Swapnil Bhartiya: Yeah. So if I’m not wrong, the way I look at it is that you have an open source project, but you also offer commercial support around that because with open source, open source solves day one problem, you can easily grab the code, get it installed, but what about update, what about maintenance, what about new features that you may need? And then you mentioned, scalability. So that, then I see as a typical open source story where people can use open source code base, they can play with it, but there is also a vendor where they can go to if they need to scale.

Ev Kontsevoy: Absolutely. Yes, because what is product? Product is our expertise packaged in the form of a file that you download. And if you need more of it than what you pay money for, and then you could get an enterprise contract and the relationship with the vendor with us.

Swapnil Bhartiya: We just talked about the updates related to 7.0 Release. Of course, you can not share a lot at this point. There’ll be other news announcement. But if you can share the kind of roadmap that you have or things that are in the pipeline that you can share.

Ev Kontsevoy: So first of all, our roadmap is public. That’s another advantage of dealing with open source companies is because we develop in the open. So anyone can go to GitHub. I could just probably type like a GitHub teleport association. You will find repository and you will click on. So you will see all the tickets where community is asking us to build certain features and simply reading comments on these tickets, you will see what the core open source contributors think about this or that idea and then if you click on documentation. Documentation actually has a section on the roadmap where roadmap is published. So we’re working obviously on adding support for more database types. So Microsoft sql server is a plan support for windows, desktops, and other forms of remote desktop access is also on the roadmaps. All of these things are public and you can go and see how they’re being worked on. We even publish what we call kind of design documents. So just so community we’ll see how it will be implemented and hopefully provides feedback and also learn because we have some pretty amazing security people working on teleport.

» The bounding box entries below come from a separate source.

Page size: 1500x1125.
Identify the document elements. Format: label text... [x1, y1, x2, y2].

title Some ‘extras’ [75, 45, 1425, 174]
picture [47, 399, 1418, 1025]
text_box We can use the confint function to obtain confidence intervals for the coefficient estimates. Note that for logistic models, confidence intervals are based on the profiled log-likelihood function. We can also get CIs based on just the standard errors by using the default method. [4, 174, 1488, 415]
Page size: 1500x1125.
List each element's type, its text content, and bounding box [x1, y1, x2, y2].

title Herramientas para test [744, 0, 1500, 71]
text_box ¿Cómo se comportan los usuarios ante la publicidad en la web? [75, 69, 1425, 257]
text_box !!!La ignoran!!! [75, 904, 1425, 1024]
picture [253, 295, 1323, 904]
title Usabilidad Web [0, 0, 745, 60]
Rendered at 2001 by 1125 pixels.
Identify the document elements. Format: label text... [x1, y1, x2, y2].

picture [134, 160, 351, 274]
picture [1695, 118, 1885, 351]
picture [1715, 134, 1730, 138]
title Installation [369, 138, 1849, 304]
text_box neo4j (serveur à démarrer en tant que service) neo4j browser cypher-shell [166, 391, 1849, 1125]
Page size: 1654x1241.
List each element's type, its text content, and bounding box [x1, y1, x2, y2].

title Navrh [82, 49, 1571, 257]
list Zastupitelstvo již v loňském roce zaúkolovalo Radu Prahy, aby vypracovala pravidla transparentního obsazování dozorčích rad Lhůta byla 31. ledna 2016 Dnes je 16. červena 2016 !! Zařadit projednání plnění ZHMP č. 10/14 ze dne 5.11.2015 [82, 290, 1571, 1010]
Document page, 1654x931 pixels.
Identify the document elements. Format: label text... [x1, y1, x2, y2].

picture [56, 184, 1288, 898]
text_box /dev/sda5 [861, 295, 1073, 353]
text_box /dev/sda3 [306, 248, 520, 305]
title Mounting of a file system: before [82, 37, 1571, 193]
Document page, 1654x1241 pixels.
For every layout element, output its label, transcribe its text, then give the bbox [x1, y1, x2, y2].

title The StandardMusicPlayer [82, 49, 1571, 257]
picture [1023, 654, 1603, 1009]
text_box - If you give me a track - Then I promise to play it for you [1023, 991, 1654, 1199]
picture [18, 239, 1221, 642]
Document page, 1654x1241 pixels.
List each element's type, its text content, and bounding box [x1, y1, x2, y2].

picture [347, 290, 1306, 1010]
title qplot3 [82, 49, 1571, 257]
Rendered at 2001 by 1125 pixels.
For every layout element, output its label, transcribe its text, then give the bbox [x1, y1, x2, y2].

Swapnil Bhartiya: Thank you so much for taking time out today and talk about not only teleport, access, controlling all those four pillars that you explained, and also how you are helping companies respect your fear. Their workloads are running, what kind of cloud they are running so they can manage them. Thanks for those insights and I would love to have you back on the show. Thank you.

Ev Kontsevoy: Thank you. It was a pleasure to be here.